Par le chef d’escadron Alexandre Pellerin –  Dans cette troisième partie focus est fait sur la question du contrôle des drones aériens par l’opérateur.

 

3 – La problématique de la liaison de données

Même si ce n’est pas le cœur du sujet, il est important d’évoquer la question du contrôle de ces appareils par l’opérateur, qui n’est pas sans incidence sur leur emploi. La liaison de données la plus classique est la liaison radio en ligne de visée directe (Line-of-Sight), dont la portée est fonction de la fréquence choisie, qui est elle-même un compromis entre débit et portée. Ainsi, les fréquences hautes permettent un plus grand débit de données mais ont une portée moindre, et inversement. La fréquence ou gamme de fréquence utilisée est aussi dépendante de l’autorisation d’émettre, chaque pays étant souverain sur leur attribution.

Dans le cas d’un drone de transport, le débit de données n’est pas un enjeu prioritaire, et l’on peut ainsi aisément piloter le drone à une distance de 200 km. Un drone du fabriquant Boreal a par exemple effectué, en 2022, une mission à 110 km de distance de la station de pilotage, transmettant des données vidéos en direct, grâce au système de communication SL200 de l’entreprise Simpulse. La partie brouillage et intrusion, qui fait partie de la bulle A2AD, pourra être contournée par antenne directionnelle et évasion de fréquence, comme c’est déjà le cas pour de nombreux systèmes de communication radio militaire.

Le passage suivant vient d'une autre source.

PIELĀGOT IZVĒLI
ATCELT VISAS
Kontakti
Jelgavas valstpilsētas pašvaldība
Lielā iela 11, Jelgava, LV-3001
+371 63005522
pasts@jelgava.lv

La liaison radio a cependant un inconvénient principal. Elle induit, en l’absence de relais, le besoin d’une ligne droite sans obstacle entre l’opérateur et l’engin, ne permettant pas de faire poser l’aéronef à longue distance, à cause du relief et, tout simplement, de la courbure de la terre. Cette contrainte pourrait cependant être contournée par un système de parachutage du colis, ou éventuellement par un système de treuillage si la distance entre l’opérateur et le lieu de livraison n’est pas trop importante, au risque d’avoir besoin d’un treuil de plusieurs centaines de mètres. Il serait également techniquement possible de transférer le pilotage vers l’opérateur recevant le colis, mais, tactiquement, cela n’est pas pertinent de faire reposer cette charge sur l’unité bénéficiaire. L’objectif de la logistique étant au contraire de faciliter la manœuvre des troupes au contact de l’ennemi.

Une autre solution est naturellement la liaison satellite, qui permettrait de conserver la liaison tout au long du parcours du drone et de le faire poser, même à très longue distance. Cette option est cependant à tempérer pour deux raisons. D’une part, le coût des moyens satellitaires étatiques est très élevé, tandis que le recours à des moyens privés de type « basse couche » rend dépendant d’entreprises comme Starlink. D’autre part, cette liaison n’est en réalité pas parfaitement permanente, notamment dans les zones très vallonnées, où il peut exister des zones blanches, tout comme dans les espaces contestés par l’ennemi, qui mettra tout en œuvre pour brouiller les systèmes de positionnement, ce que l’on appelle GNSS (Global Navigation Satellite System). Thierry Dupoux, directeur de l’innovation pour Safran Electronics and Defense, est cependant optimiste sur la « démocratisation des systèmes de centrale inertielle, lesquels, couplés avec des systèmes optiques et une liaison satellitaire, permettraient de rendre les drones aériens en grande partie autonomes et dotés d’une grande résistance au brouillage notamment des systèmes de positionnement ».

La technologie wifi, 4G ou 5G, qui permet un très haut débit de données, est, quant à elle, limitée par sa faible portée de quelques kilomètres. Elle trouve donc plutôt sa place dans une utilisation urbaine. Un maillage militaire est cependant actuellement à l’étude et pourrait permettre un déploiement suivant l’avancée des troupes.